NEWS15 August 2018

Ofcom fines Royal Mail £50m

Legal News UK

UK – Ofcom has issued the Royal Mail with a £50m fine for breaking competition law.

Royal Mail van_crop

The communications regulator said the penalty was because the Royal Mail had abused its dominant position by discriminating against its only major letter delivering competitor.

One of Royal Mail’s wholesale customers, Whistl, had complained to Ofcom about changes Royal Mail made to its wholesale customers’ contracts in early 2014, including wholesale price increases it was introducing.

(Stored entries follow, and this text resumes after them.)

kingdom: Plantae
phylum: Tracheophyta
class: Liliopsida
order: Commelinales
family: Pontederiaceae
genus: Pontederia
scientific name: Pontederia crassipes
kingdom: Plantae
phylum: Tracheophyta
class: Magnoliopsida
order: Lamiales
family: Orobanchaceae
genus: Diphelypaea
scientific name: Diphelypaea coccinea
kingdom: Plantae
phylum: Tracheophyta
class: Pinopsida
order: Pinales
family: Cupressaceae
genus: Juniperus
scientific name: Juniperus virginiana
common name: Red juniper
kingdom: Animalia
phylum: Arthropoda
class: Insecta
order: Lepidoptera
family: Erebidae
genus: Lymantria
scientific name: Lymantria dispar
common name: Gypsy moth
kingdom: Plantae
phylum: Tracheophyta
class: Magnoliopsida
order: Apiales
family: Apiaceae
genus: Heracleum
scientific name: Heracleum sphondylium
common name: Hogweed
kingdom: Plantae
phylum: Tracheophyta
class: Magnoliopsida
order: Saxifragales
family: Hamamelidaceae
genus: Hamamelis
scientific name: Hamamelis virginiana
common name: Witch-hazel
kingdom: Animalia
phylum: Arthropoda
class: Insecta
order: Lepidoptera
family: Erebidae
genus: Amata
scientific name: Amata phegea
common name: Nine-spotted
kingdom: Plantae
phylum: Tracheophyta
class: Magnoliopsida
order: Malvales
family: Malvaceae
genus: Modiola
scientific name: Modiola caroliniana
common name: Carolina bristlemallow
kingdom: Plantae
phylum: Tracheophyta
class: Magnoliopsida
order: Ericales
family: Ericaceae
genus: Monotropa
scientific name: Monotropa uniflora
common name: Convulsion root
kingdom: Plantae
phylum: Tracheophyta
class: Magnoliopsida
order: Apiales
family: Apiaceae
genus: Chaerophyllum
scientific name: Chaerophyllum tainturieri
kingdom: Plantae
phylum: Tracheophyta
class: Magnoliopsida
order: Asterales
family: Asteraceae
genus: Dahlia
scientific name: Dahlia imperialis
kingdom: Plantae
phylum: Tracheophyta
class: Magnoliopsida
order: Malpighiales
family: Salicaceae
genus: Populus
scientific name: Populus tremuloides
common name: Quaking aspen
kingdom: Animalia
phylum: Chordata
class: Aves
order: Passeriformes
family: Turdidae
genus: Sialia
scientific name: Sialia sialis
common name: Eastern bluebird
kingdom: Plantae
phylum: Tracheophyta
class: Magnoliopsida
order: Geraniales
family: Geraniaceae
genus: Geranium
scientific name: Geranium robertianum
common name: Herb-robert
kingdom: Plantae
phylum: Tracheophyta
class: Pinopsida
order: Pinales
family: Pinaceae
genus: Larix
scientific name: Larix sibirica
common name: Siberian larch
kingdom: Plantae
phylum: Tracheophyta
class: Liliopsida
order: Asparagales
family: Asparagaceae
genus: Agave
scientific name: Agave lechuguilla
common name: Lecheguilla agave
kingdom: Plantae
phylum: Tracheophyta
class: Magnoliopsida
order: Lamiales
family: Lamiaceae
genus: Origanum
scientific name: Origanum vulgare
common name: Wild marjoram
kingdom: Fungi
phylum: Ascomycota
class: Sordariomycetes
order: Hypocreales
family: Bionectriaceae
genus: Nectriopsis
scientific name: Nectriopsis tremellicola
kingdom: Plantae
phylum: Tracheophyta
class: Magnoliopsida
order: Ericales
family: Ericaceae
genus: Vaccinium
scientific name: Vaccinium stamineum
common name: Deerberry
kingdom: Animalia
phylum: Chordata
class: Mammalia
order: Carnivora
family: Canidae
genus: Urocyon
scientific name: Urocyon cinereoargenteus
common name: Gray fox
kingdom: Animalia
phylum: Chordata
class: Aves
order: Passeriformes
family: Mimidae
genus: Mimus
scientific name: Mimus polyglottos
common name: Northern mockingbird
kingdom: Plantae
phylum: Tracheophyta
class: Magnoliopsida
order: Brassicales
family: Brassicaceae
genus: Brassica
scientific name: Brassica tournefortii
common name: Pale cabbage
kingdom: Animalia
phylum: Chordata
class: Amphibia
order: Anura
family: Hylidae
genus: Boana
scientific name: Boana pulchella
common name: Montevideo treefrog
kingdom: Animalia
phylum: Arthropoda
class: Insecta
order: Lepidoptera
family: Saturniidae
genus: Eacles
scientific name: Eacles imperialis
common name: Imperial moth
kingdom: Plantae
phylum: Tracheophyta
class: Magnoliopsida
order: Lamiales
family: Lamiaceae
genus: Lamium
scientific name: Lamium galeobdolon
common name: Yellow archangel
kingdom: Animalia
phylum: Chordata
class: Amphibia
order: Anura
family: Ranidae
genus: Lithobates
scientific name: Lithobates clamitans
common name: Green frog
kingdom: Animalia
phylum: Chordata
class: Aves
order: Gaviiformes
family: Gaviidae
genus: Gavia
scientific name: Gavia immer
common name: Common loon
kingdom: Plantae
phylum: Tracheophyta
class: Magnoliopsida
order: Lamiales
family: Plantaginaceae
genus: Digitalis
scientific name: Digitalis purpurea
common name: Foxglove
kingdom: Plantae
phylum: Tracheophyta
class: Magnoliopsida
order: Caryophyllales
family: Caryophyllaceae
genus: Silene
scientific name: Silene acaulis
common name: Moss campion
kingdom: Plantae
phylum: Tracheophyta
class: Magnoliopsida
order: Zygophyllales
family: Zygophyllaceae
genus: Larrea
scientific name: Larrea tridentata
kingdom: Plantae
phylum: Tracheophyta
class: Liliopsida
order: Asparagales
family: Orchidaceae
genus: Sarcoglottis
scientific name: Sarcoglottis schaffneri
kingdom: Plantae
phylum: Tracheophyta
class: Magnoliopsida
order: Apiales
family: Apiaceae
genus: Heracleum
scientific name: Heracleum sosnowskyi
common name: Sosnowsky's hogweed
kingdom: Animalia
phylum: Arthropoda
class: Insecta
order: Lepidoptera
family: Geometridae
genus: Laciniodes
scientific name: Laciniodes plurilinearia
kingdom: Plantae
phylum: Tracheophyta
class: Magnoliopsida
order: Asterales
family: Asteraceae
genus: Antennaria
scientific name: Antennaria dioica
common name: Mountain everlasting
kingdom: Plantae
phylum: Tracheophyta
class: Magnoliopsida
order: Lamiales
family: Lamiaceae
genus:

Whistl was then expanding its business to compete directly with Royal Mail by delivering business letters to addresses in parts of the UK – making it the first company to challenge Royal Mail’s monopoly in the large-scale delivery of bulk mail.

The 2014 wholesale price increases meant that any of Royal Mail’s wholesale customers looking to compete with it by delivering letters in some parts of the country – as Whistl was – would have to pay higher prices in the remaining areas where it used Royal Mail for delivery.

Whistl suspended plans to extend delivery services to new areas when it was told of these new prices.

Ofcom said its investigation found Royal Mail’s actions amounted to anti-competitive discrimination against customers who sought to deliver bulk mail. It analysed Royal Mail’s internal documents on the price changes which showed the changes were part of a deliberate strategy to limit competition in delivery as a direct response to the threat of competition from Whistl.

Jonathan Oxley, Ofcom’s competition group director, said: “Royal Mail broke the law by abusing its dominant position in bulk mail delivery. All companies must play by the rules. Royal Mail’s behaviour was unacceptable, and it denied postal users the potential benefits that come from effective competition.”

Ofcom found Royal Mail in breach of Section 18 of the Competition Act and Article 102 of the Treaty for the Functioning of the European Union, which prohibits a firm from abusing its dominant position.